## Exercise directions
Locate, in the data below, the line that contains "f) No gifts" and the line that contains "H) INVOLVEMENT IN POLITICAL ACTIVITIES"; reproduce exactly those two lines and every line between them, nothing more.

(The data begins)

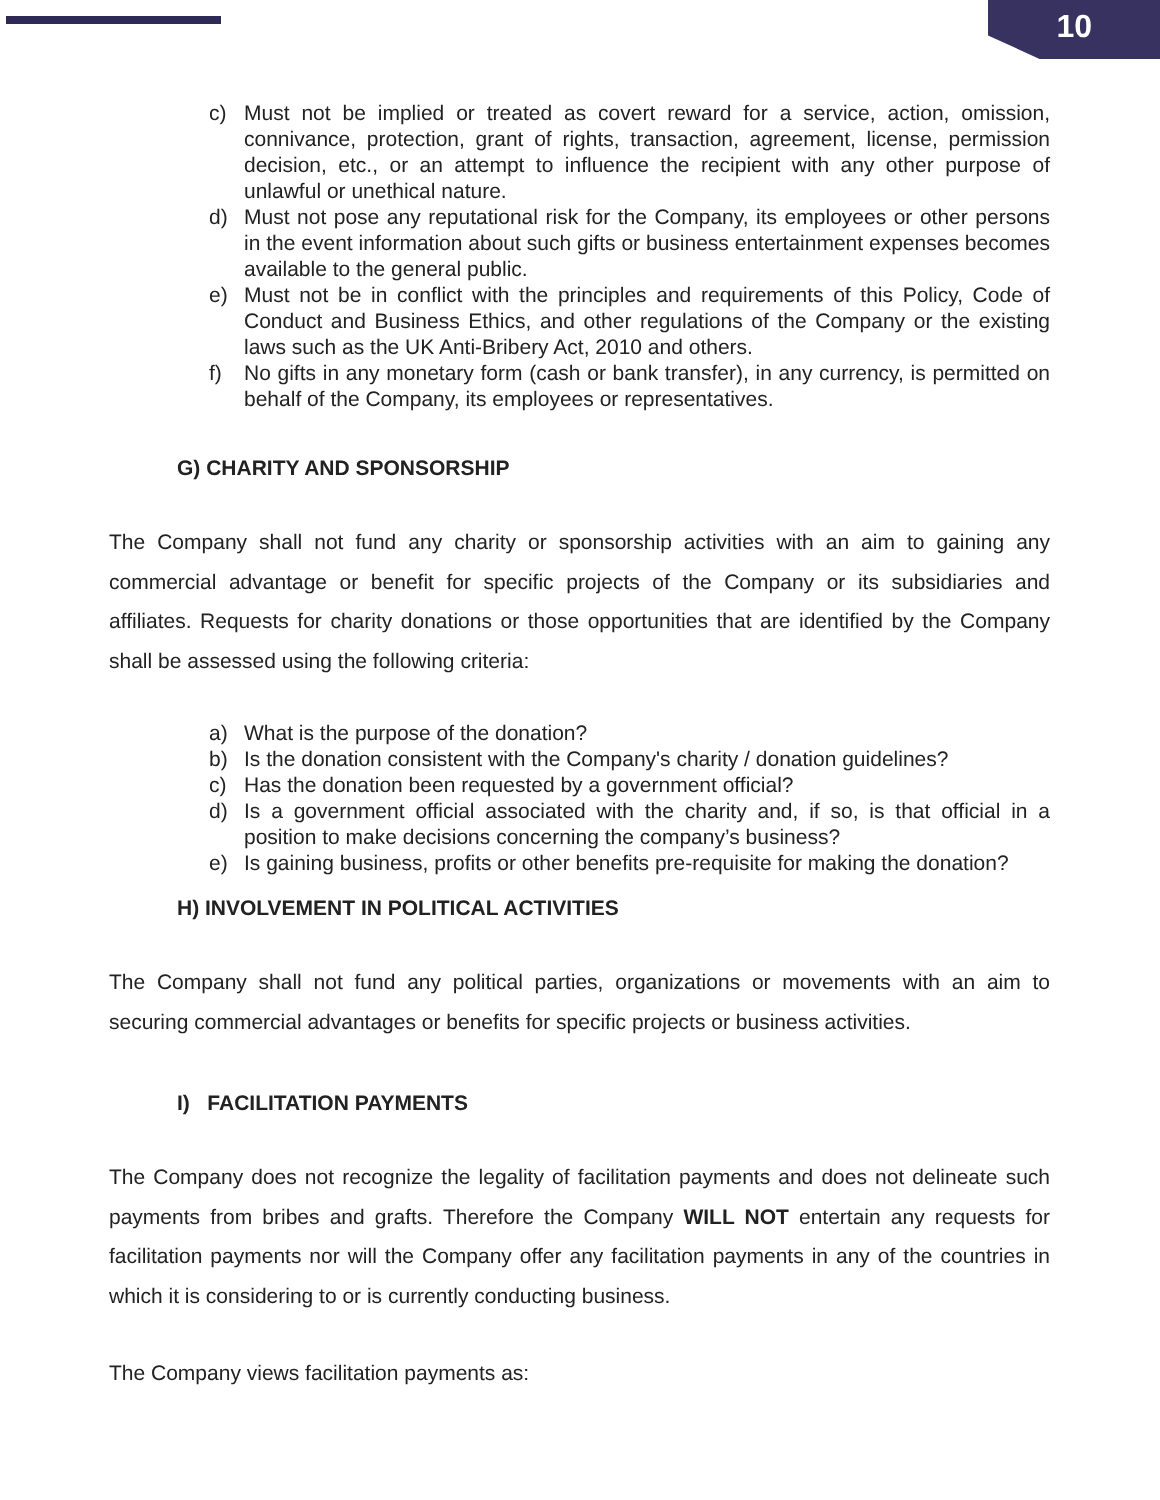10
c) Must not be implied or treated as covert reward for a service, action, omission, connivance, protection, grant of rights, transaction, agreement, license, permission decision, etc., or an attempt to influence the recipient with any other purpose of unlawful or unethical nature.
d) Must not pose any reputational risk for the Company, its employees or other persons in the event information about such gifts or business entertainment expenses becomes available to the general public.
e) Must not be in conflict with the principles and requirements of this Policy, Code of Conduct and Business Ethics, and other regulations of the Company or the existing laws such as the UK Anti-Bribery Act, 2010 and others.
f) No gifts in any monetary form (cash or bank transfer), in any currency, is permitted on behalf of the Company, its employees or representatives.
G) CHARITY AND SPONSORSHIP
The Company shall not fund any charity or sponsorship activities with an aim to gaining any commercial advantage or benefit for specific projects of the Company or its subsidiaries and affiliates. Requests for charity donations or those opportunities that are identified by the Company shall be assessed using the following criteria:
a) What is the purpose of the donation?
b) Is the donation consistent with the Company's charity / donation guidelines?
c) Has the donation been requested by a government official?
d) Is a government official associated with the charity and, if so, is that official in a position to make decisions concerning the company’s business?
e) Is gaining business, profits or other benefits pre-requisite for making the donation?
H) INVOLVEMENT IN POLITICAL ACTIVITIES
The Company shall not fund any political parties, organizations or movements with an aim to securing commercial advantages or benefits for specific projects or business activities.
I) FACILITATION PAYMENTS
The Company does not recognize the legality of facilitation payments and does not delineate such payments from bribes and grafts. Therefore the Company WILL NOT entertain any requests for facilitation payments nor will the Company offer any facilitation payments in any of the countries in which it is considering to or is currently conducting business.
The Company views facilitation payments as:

(The data ends)

## Solution to this problem
f) No gifts in any monetary form (cash or bank transfer), in any currency, is permitted on behalf of the Company, its employees or representatives.
G) CHARITY AND SPONSORSHIP
The Company shall not fund any charity or sponsorship activities with an aim to gaining any commercial advantage or benefit for specific projects of the Company or its subsidiaries and affiliates. Requests for charity donations or those opportunities that are identified by the Company shall be assessed using the following criteria:
a) What is the purpose of the donation?
b) Is the donation consistent with the Company's charity / donation guidelines?
c) Has the donation been requested by a government official?
d) Is a government official associated with the charity and, if so, is that official in a position to make decisions concerning the company’s business?
e) Is gaining business, profits or other benefits pre-requisite for making the donation?
H) INVOLVEMENT IN POLITICAL ACTIVITIES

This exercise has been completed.